(Stored items)
:::

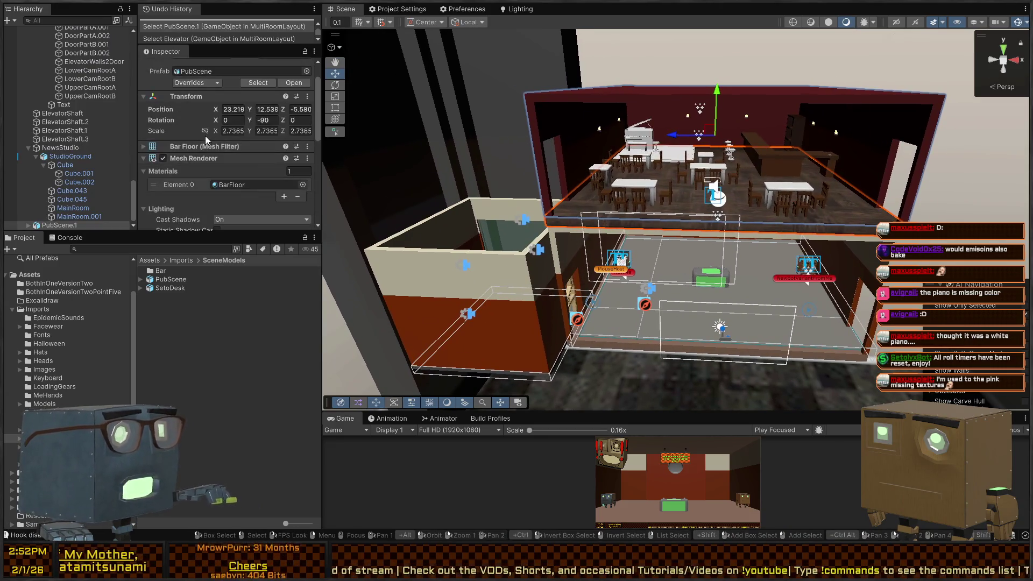
{"action": "left_click", "coordinate": [290, 184]}
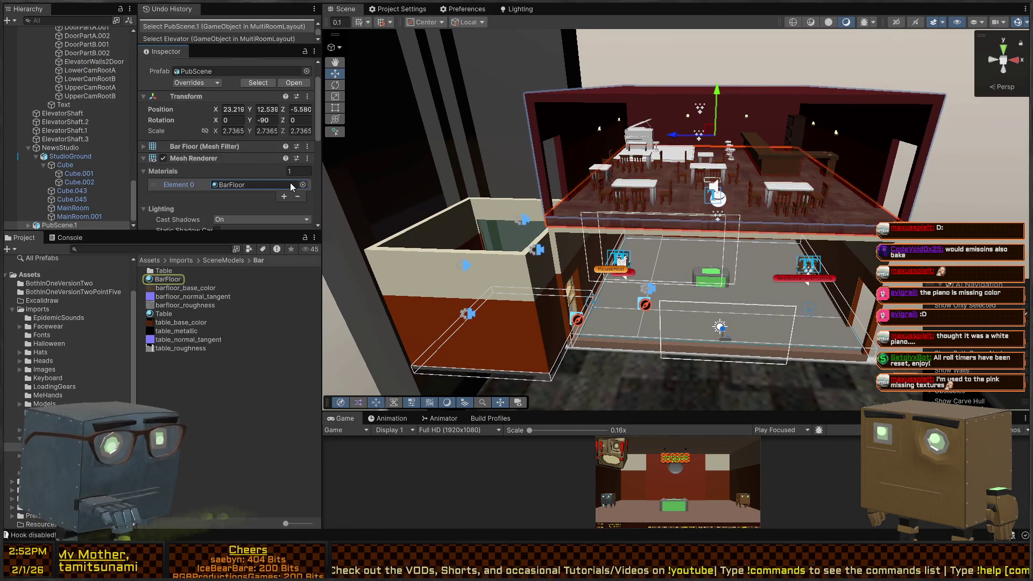
{"action": "key", "text": "Delete"}
{"action": "mouse_move", "coordinate": [688, 172]}
{"action": "left_mouse_down"}
{"action": "mouse_move", "coordinate": [520, 225]}
{"action": "mouse_move", "coordinate": [649, 226]}
{"action": "left_mouse_up"}
{"action": "key", "text": "ctrl+z"}
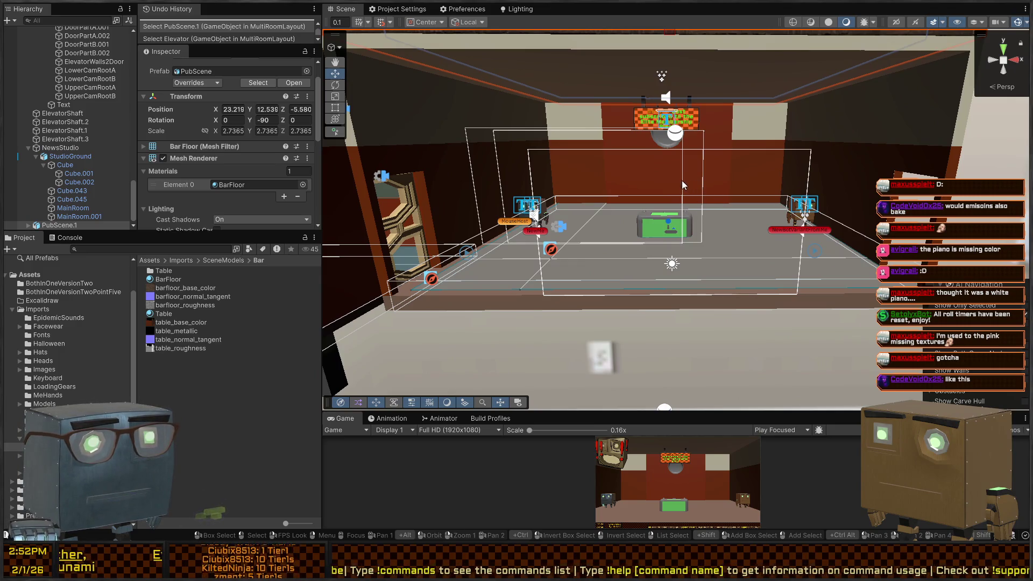
{"action": "mouse_move", "coordinate": [712, 185]}
{"action": "left_mouse_down"}
{"action": "mouse_move", "coordinate": [637, 198]}
{"action": "mouse_move", "coordinate": [698, 233]}
{"action": "mouse_move", "coordinate": [608, 234]}
{"action": "left_mouse_up"}
{"action": "left_click", "coordinate": [520, 235]}
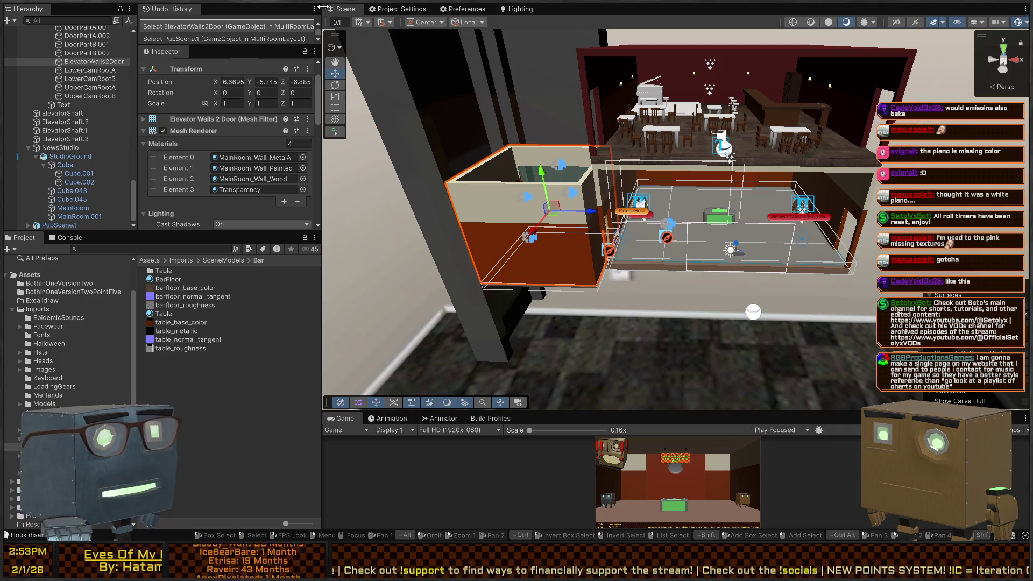
Nudge ElevatorWalls2Door slightly upward and orbit the view over the bar floor.
{"action": "mouse_move", "coordinate": [747, 88]}
{"action": "left_mouse_down"}
{"action": "mouse_move", "coordinate": [756, 43]}
{"action": "mouse_move", "coordinate": [508, 38]}
{"action": "mouse_move", "coordinate": [475, 24]}
{"action": "mouse_move", "coordinate": [376, 59]}
{"action": "left_mouse_up"}
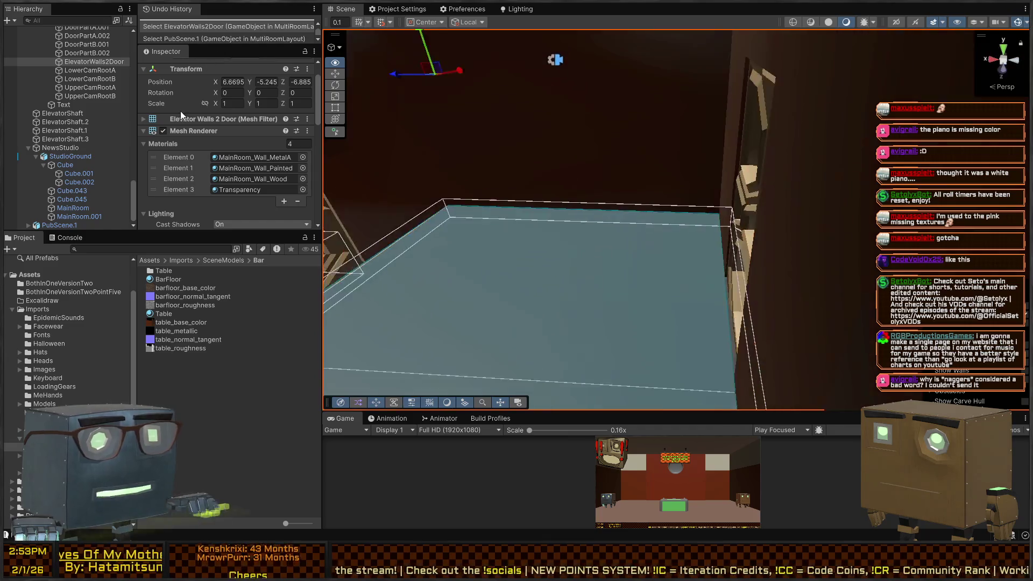
{"action": "mouse_move", "coordinate": [181, 115]}
{"action": "left_mouse_down"}
{"action": "mouse_move", "coordinate": [195, 89]}
{"action": "mouse_move", "coordinate": [407, 167]}
{"action": "left_mouse_up"}
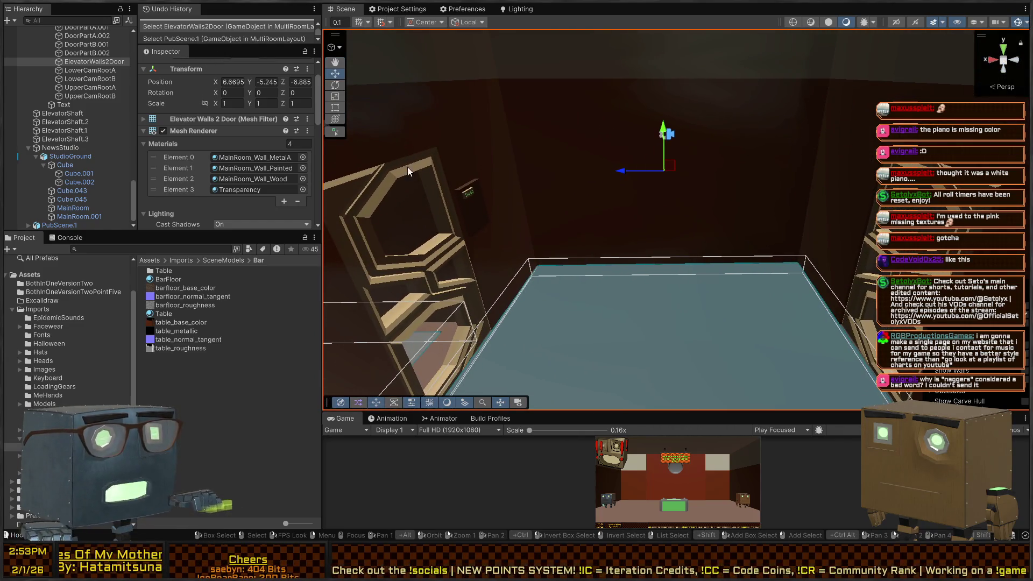
{"action": "left_click", "coordinate": [665, 129]}
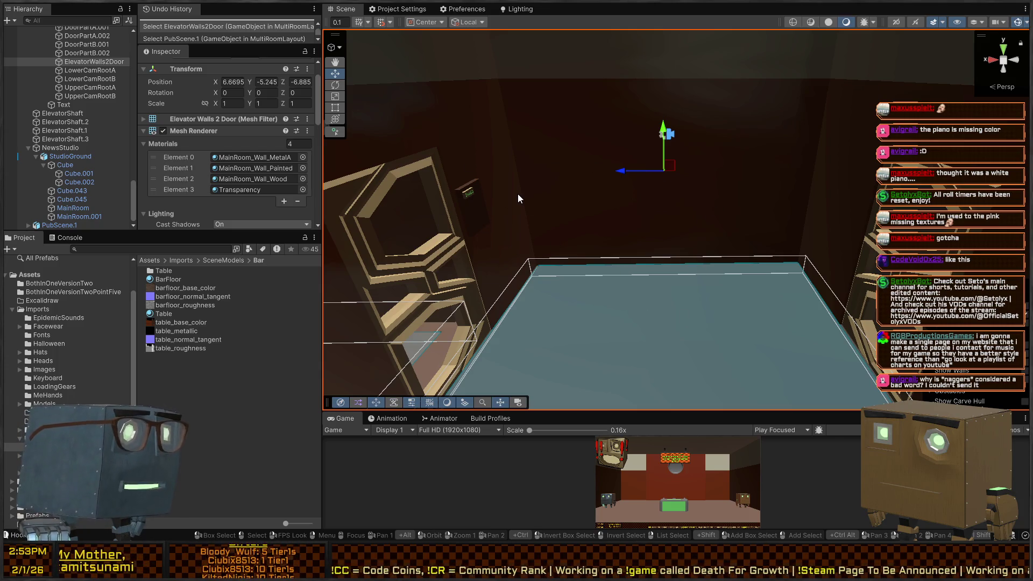
{"action": "mouse_move", "coordinate": [681, 202]}
{"action": "left_mouse_down"}
{"action": "mouse_move", "coordinate": [681, 190]}
{"action": "mouse_move", "coordinate": [281, 139]}
{"action": "mouse_move", "coordinate": [142, 164]}
{"action": "mouse_move", "coordinate": [111, 124]}
{"action": "left_mouse_up"}
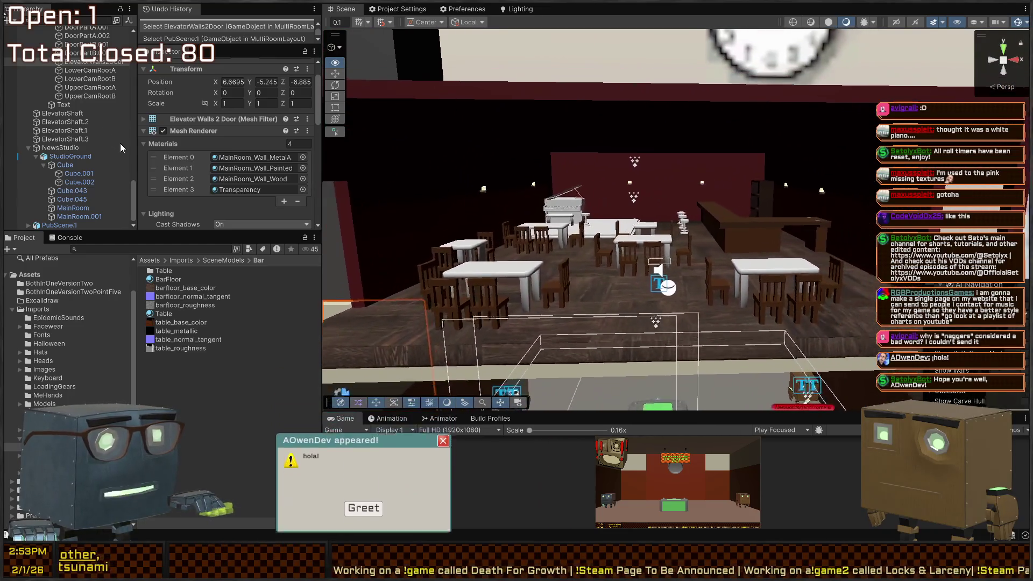
Fly the Scene camera forward into the pub among its tables and chairs.
{"action": "right_click", "coordinate": [571, 253]}
{"action": "key", "text": "w"}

:::

> **Exercise brief**:
The records above need to be given again exactly. Omit the pictures.

> **Answer box**:
{"action": "left_click", "coordinate": [290, 184]}
{"action": "key", "text": "Delete"}
{"action": "mouse_move", "coordinate": [688, 172]}
{"action": "left_mouse_down"}
{"action": "mouse_move", "coordinate": [520, 225]}
{"action": "mouse_move", "coordinate": [649, 226]}
{"action": "left_mouse_up"}
{"action": "key", "text": "ctrl+z"}
{"action": "mouse_move", "coordinate": [712, 185]}
{"action": "left_mouse_down"}
{"action": "mouse_move", "coordinate": [637, 198]}
{"action": "mouse_move", "coordinate": [698, 233]}
{"action": "mouse_move", "coordinate": [608, 234]}
{"action": "left_mouse_up"}
{"action": "left_click", "coordinate": [520, 235]}
Nudge ElevatorWalls2Door slightly upward and orbit the view over the bar floor.
{"action": "mouse_move", "coordinate": [747, 88]}
{"action": "left_mouse_down"}
{"action": "mouse_move", "coordinate": [756, 43]}
{"action": "mouse_move", "coordinate": [508, 38]}
{"action": "mouse_move", "coordinate": [475, 24]}
{"action": "mouse_move", "coordinate": [376, 59]}
{"action": "left_mouse_up"}
{"action": "mouse_move", "coordinate": [181, 115]}
{"action": "left_mouse_down"}
{"action": "mouse_move", "coordinate": [195, 89]}
{"action": "mouse_move", "coordinate": [407, 167]}
{"action": "left_mouse_up"}
{"action": "left_click", "coordinate": [665, 129]}
{"action": "mouse_move", "coordinate": [681, 202]}
{"action": "left_mouse_down"}
{"action": "mouse_move", "coordinate": [681, 190]}
{"action": "mouse_move", "coordinate": [281, 139]}
{"action": "mouse_move", "coordinate": [142, 164]}
{"action": "mouse_move", "coordinate": [111, 124]}
{"action": "left_mouse_up"}
Fly the Scene camera forward into the pub among its tables and chairs.
{"action": "right_click", "coordinate": [571, 253]}
{"action": "key", "text": "w"}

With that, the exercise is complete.